Капитул встретил заявление флаг-командора дружным смехом.
— И много ли пороху было съедено? — прогудел Варкяец.
Рошаль придвинул письмо к носу, разбирая микроскопические буковки:
— Достаточно, чтобы с помощью наших людей продержаться около недели. Претор с полукогортой окопался в Тверже, остальных бросил в уличные бои и оборонять городские башни и ворота. Часть «единорогов» им удалось повернуть на город.

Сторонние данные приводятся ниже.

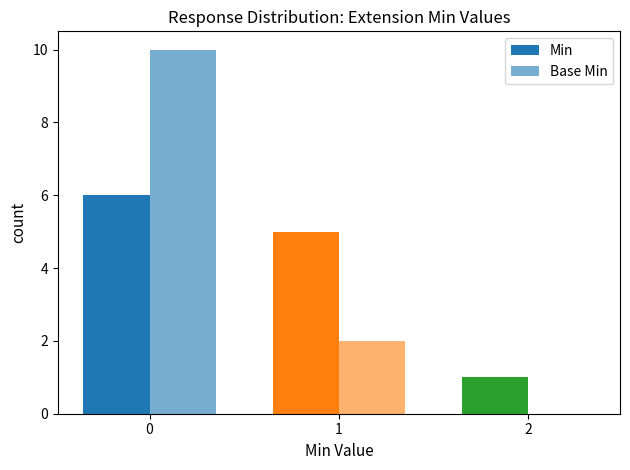

What is the difference between the Min values at 0 and 2?

5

— У, бл… — тихо и злобно прокомментировал барон Александр.
— Принципалом решено пожертвовать.
Жигимонт хмыкнул:
— Ну, этот смертный приговор себе подписал, когда подтвердил запрет на политические казни в Кястутисе. Да, Ивар? А Луцию все равно, будет на троне Юзеф Симненский или там Артемий Хорийский.
— Неделя, — Шенье подергал себя за горбатый нос. — Неделя… Или больше все-таки?..
— Форсированным маршем конно можно отсюда до столицы за неделю.
— Чего от нас, несомненно, и ждут. Чтобы ввязались в восстание без должной подготовки и кинули все силы на Настанг. Еще бы, ключ-город, сердце Подлунья. Тут любой вскинется.
— Ясно, отчего «патриот» рифмуется с 'идиот', — буркнул Андрей.
— Что Ингевор прекрасно понимает. Сегодня много куда и откуда голубки летят.
— Итак, — канцлер стукнул ладонью по столу, заставив птицу испуганно подскочить и замахать крыльями, — у нас два пути. Осуществить Замятню, как и когда она планировалась, либо — выступить с навязанными нам условиями прямо сейчас.
Ивар подался вперед, сцепив перед собою пальцы:
— Настанг — действительно сердце Подлунья. Он стоит на моей земле. И пусть меня лучше сочтут идиотом, чем сволочью.